■ Work to be completed: Pull out every line below that holds the word "Northamptonshire".
[[ Source data, beginning ]]
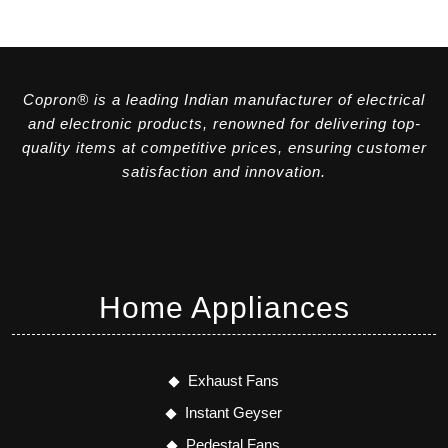
Copron® is a leading Indian manufacturer of electrical
and electronic products, renowned for delivering top-
quality items at competitive prices, ensuring customer
satisfaction and innovation.
Home Appliances
Exhaust Fans
Instant Geyser
Pedestal Fans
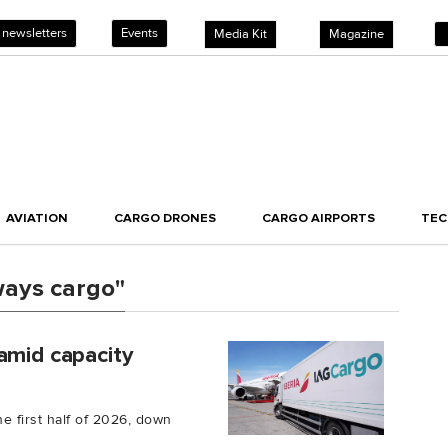
 newsletters
Events
Media Kit
Magazine
AVIATION
CARGO DRONES
CARGO AIRPORTS
TE
ways cargo"
amid capacity
e first half of 2026, down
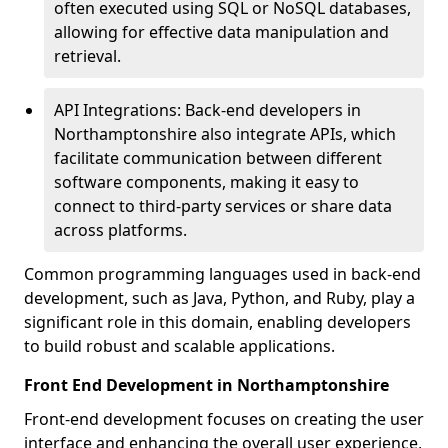
often executed using SQL or NoSQL databases,
allowing for effective data manipulation and
retrieval.
API Integrations: Back-end developers in
Northamptonshire also integrate APIs, which
facilitate communication between different
software components, making it easy to
connect to third-party services or share data
across platforms.
Common programming languages used in back-end
development, such as Java, Python, and Ruby, play a
significant role in this domain, enabling developers
to build robust and scalable applications.
Front End Development in Northamptonshire
Front-end development focuses on creating the user
interface and enhancing the overall user experience,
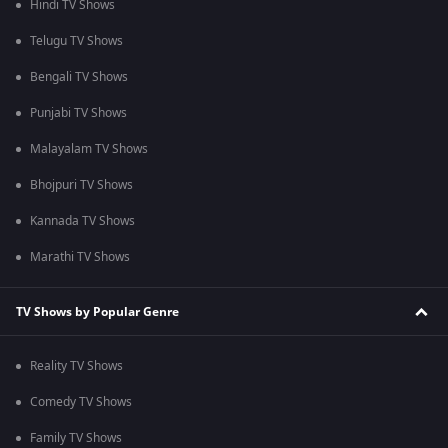
Hindi TV Shows
Telugu TV Shows
Bengali TV Shows
Punjabi TV Shows
Malayalam TV Shows
Bhojpuri TV Shows
Kannada TV Shows
Marathi TV Shows
TV Shows by Popular Genre
Reality TV Shows
Comedy TV Shows
Family TV Shows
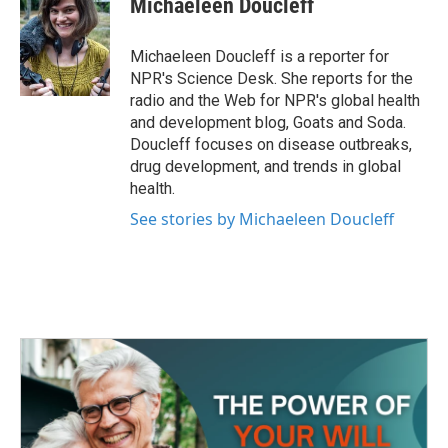
Michaeleen Doucleff
b
t
e
l
o
e
d
o
r
I
Michaeleen Doucleff is a reporter for
k
n
NPR's Science Desk. She reports for the
radio and the Web for NPR's global health
and development blog, Goats and Soda.
Doucleff focuses on disease outbreaks,
drug development, and trends in global
health.
See stories by Michaeleen Doucleff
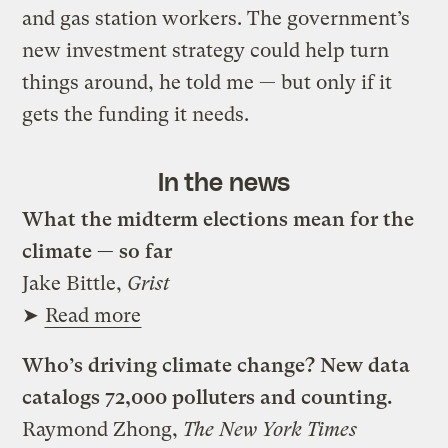
and gas station workers. The government’s
new investment strategy could help turn
things around, he told me — but only if it
gets the funding it needs.
In the news
What the midterm elections mean for the
climate — so far
Jake Bittle,
Grist
➤
Read more
Who’s driving climate change? New data
catalogs 72,000 polluters and counting.
Raymond Zhong,
The New York Times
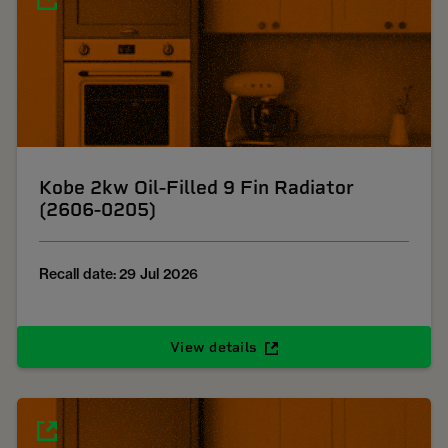
Kobe 2kw Oil-Filled 9 Fin Radiator
(2606-0205)
Recall date: 29 Jul 2026
View details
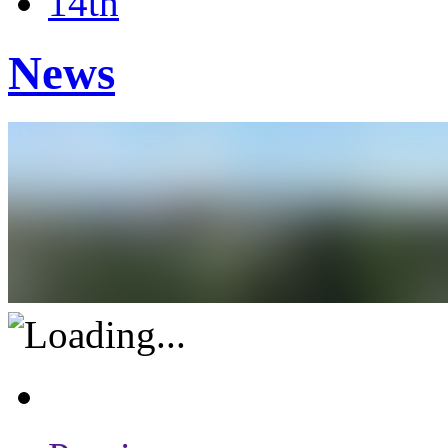
14th
News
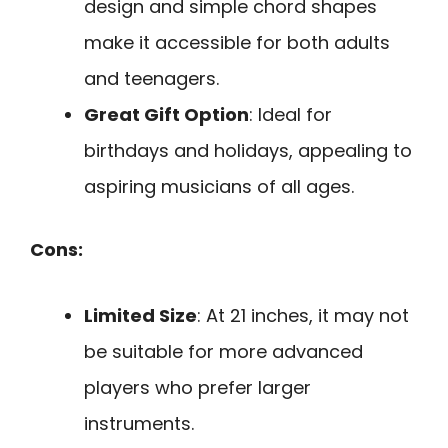
design and simple chord shapes
make it accessible for both adults
and teenagers.
Great Gift Option
: Ideal for
birthdays and holidays, appealing to
aspiring musicians of all ages.
Cons:
Limited Size
: At 21 inches, it may not
be suitable for more advanced
players who prefer larger
instruments.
[[ Source data, end ]]
■ Task result:
Northamptonshire also integrate APIs, which
Front End Development in Northamptonshire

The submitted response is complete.